In one example, Vatican City has been using video surveillance systems for decades. Over the years, this resulted in different cameras, gateways, and software tools from multiple vendors. Working with GeoVision, Vatican City strategically integrated old cameras and software into a central surveillance solution. Cameras in important government buildings, churches, chapels, and intersections are under central control. The GeoVision solution creates a unified system—monitoring video feeds across 140 sites across Rome.

Smart and Scalable

The solution can scale to effectively any level of video use. A single implementation can manage up to 57,600 video streams. The system transfers video data to the unified cloud management system, which can monitor and control more than 1,000 GV-VMS systems. On the back end, big data storage is available in the customer's data center or in the cloud, using Intel processor-based servers.
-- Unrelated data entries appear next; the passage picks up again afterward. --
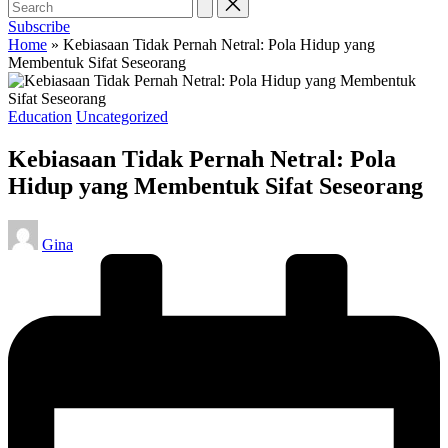
Subscribe
Home
»
Kebiasaan Tidak Pernah Netral: Pola Hidup yang
Membentuk Sifat Seseorang
Posted
Education
Uncategorized
in
Kebiasaan Tidak Pernah Netral: Pola
Hidup yang Membentuk Sifat Seseorang
Posted
Gina
by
The Smart Video Management Solution also integrates with other systems, like fire detection or access control–extending its overall functionality. Connected with access control, as an example, the solution could use facial recognition to allow people into restricted areas of any sort, whether limited building or parking access. It can display data from other systems in a centralized window.

By combining deep learning and the ability to integrate with other hardware and software, cities can use solutions like those from GeoVision to improve video surveillance. Deep learning improves automated responses, integration improves operational efficiency, and scalability means that a city won’t outgrow the capabilities of the video system.

“When it comes to a city scenario, a traditional video surveillance solution covers all the basics. But once a project grows to city scale, in just one day you can have thousands of hours of recording. It takes too long and too many people to actually pinpoint something that you’re looking for. The GeoVision solution makes it easier for the operator to isolate exactly who or what they are looking for,” said Lin.